== Study material ==
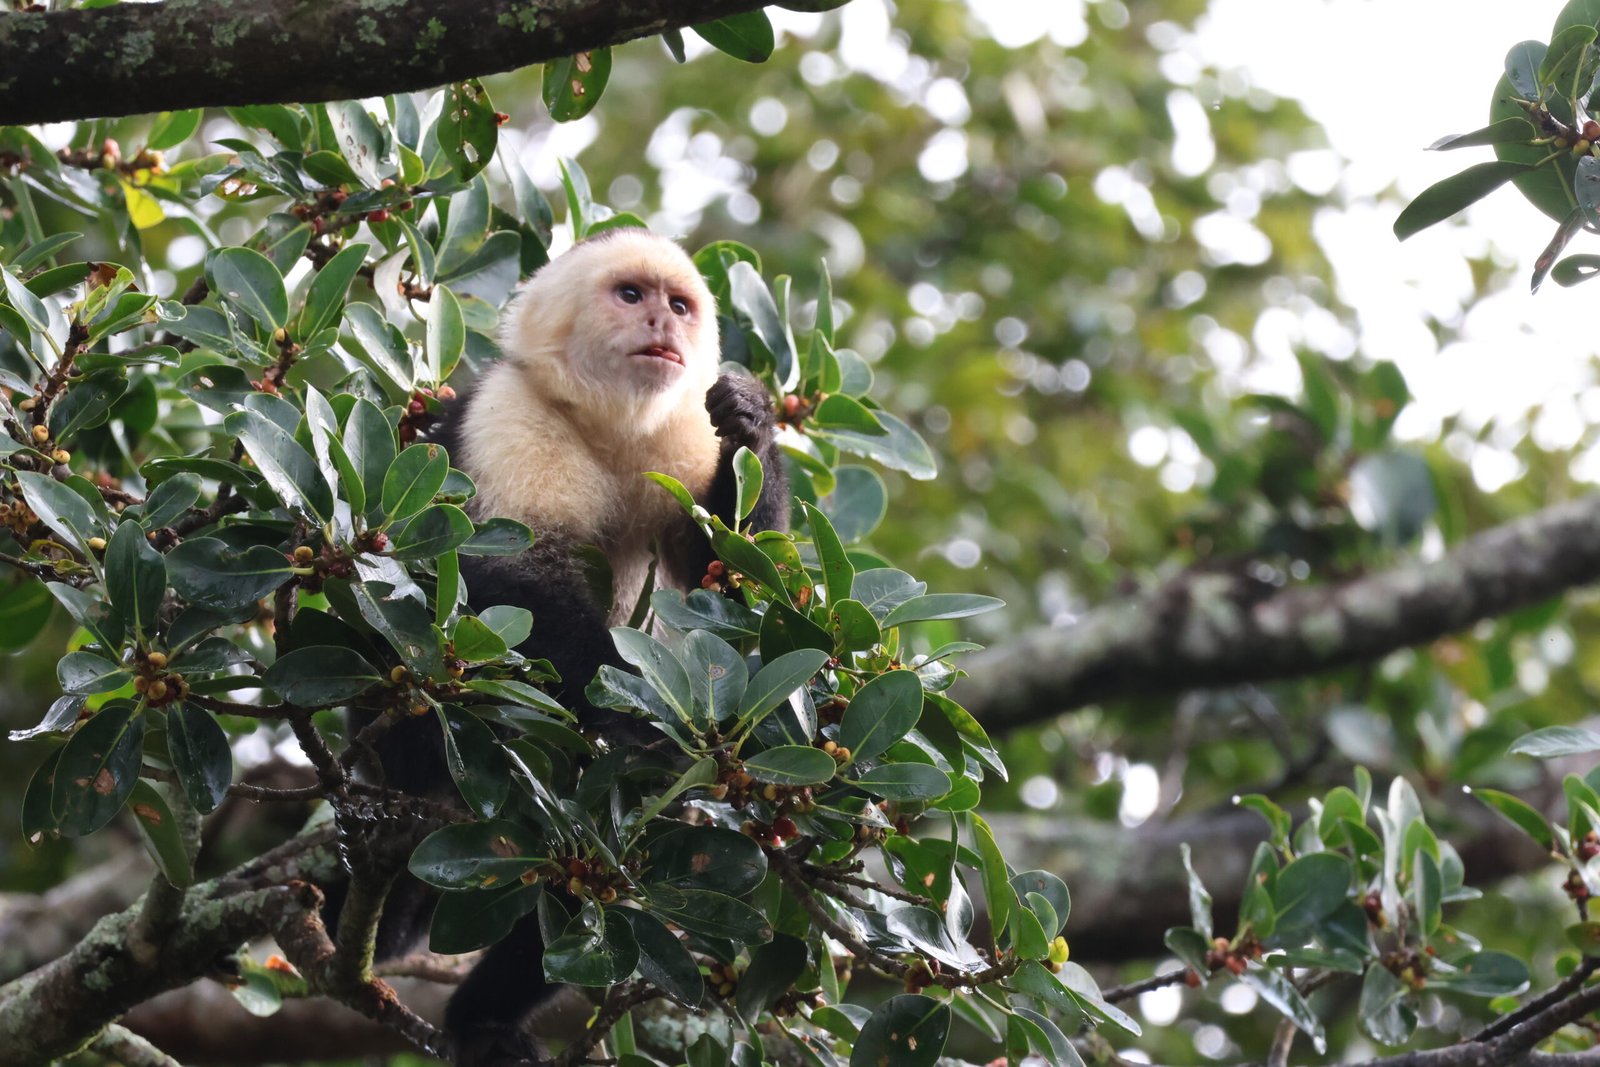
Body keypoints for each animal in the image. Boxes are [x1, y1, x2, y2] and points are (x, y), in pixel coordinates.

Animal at [368, 228, 789, 1066]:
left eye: (679, 305)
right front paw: (632, 717)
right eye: (631, 295)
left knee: (609, 868)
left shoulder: (684, 432)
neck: (612, 427)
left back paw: (484, 1017)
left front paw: (753, 416)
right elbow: (507, 566)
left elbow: (742, 596)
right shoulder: (507, 408)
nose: (662, 323)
===
Activity = Everything in the entries above should be transcribed exactly, apart from the pictures.

Response to the exercise =
Body keypoints for each animal in the image. Boxes are [x1, y1, x2, y2] and points are (x, y), in pixel coordinates.

Animal at [368, 228, 789, 1066]:
left eye: (679, 305)
right front paw: (632, 717)
right eye: (631, 295)
left knee: (609, 868)
left shoulder: (684, 432)
neck: (612, 427)
left back paw: (484, 1017)
left front paw: (753, 416)
right elbow: (507, 566)
left elbow: (742, 596)
right shoulder: (507, 408)
nose: (662, 323)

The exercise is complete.